In the following text the authors state:

"The full width at half maximum (FWHM) we measure is about 2 km/s"

and this is in the local standard of rest (LSR), $v_{LSR}$. I have seen basic doppler shift equations to convert from these velocities to frequency (shown below in link). Although if I consider the bandwidth to be 2 km/s and the frequency of 1720 MHz to correspond to ~-45 km/s, then the frequency bandwidth would be on the order of 100 MHz which doesn't seem to be quite right intuitively as masers are typically much narrower. Also, in the paper, they state they observe another OH line at ~30 km/s so I don't believe my above interpretation is correct.

 

[Zeke137]

So, 1720 MHz is the OH transition emission frequency of interest. the $v_{LSR}$ of ~ -45km/s is the observed redshift of that frequency due to the relative motion of the intervening OH cloud, and the 2km/s bandwidth is the FWHM line width, which is rather more than the 0.5 to 0.7 km/s expected thermal line width, and which leads the authors to suggest that "we are most likely seeing a blend of several maser spots along the line of sight."
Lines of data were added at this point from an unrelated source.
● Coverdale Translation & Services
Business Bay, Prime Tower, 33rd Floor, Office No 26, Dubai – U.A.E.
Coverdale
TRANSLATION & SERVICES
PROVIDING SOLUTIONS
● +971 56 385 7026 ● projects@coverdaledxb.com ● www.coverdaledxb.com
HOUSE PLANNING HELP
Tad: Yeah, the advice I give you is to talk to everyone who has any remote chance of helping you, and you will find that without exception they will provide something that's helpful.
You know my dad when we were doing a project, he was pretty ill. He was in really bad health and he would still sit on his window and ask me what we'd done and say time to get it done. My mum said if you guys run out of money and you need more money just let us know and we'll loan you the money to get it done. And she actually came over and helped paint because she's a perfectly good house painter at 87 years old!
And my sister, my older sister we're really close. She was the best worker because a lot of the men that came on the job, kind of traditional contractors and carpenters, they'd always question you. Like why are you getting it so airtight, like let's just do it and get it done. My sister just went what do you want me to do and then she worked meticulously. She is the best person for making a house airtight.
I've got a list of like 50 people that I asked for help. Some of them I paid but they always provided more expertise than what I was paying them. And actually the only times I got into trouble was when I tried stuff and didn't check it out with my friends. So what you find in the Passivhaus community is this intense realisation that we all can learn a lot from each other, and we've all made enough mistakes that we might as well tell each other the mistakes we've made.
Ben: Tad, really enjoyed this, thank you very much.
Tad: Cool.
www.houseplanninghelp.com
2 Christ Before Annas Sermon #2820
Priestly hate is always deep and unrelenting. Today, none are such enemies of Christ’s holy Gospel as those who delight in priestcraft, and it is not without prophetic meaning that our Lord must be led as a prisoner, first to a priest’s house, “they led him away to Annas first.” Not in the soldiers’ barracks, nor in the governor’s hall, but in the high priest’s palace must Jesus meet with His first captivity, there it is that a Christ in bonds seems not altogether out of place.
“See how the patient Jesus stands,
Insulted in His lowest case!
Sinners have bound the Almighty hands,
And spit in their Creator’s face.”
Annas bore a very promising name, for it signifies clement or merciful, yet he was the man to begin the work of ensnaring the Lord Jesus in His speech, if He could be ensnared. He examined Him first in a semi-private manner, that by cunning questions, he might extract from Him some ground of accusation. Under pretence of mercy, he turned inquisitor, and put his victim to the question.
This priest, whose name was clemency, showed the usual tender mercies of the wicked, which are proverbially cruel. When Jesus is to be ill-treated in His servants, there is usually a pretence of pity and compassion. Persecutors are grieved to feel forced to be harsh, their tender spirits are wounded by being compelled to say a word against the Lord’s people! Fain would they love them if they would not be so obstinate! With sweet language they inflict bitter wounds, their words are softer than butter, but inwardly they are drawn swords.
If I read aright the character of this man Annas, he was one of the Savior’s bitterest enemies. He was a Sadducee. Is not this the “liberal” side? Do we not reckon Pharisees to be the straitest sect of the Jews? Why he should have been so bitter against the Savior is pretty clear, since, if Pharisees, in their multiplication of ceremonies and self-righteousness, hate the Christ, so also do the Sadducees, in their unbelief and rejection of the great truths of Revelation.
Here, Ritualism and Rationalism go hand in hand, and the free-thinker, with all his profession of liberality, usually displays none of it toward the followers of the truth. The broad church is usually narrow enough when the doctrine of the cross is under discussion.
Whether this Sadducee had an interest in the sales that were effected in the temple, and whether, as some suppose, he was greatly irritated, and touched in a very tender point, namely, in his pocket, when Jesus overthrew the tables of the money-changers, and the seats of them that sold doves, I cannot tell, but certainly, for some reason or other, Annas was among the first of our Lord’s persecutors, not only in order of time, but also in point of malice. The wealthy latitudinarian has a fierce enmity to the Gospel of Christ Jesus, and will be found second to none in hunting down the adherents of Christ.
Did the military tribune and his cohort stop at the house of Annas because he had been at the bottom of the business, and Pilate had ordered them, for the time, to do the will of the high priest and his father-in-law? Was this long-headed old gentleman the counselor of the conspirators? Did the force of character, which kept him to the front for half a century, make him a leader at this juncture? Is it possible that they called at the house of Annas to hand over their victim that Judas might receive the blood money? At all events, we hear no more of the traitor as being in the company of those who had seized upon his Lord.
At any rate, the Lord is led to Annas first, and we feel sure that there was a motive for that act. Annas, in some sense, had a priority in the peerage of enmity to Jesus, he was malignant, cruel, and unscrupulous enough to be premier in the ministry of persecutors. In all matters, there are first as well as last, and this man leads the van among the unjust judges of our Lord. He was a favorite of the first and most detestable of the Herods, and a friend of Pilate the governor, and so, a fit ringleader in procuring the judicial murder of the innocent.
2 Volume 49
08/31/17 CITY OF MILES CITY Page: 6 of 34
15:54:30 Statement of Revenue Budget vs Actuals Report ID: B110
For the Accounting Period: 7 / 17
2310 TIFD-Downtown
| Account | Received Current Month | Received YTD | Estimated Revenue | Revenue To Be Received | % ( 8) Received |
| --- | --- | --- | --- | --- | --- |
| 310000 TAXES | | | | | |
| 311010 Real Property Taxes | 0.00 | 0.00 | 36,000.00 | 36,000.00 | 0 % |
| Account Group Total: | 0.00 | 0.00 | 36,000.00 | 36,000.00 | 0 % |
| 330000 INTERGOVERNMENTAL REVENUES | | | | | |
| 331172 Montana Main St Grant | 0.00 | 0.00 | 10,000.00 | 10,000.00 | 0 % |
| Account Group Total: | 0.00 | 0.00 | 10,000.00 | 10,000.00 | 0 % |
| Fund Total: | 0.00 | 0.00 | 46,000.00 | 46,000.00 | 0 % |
As you state, another OH line at $v_{LSR}$ ~ -30km/s was also discovered in observations of other PSR's, and also due to OH cloud(s) between those PSR's and earth.

EDIT: So, the 1720 MHz frequency, and the 2 km/s bandwidth, and the $v_{LSR}$ of ~-45 km/s or ~30 km/s are unrelated to each other, apart from their being indicators of relative bulk movement or of masing properties of objects in the line of sight of the observations.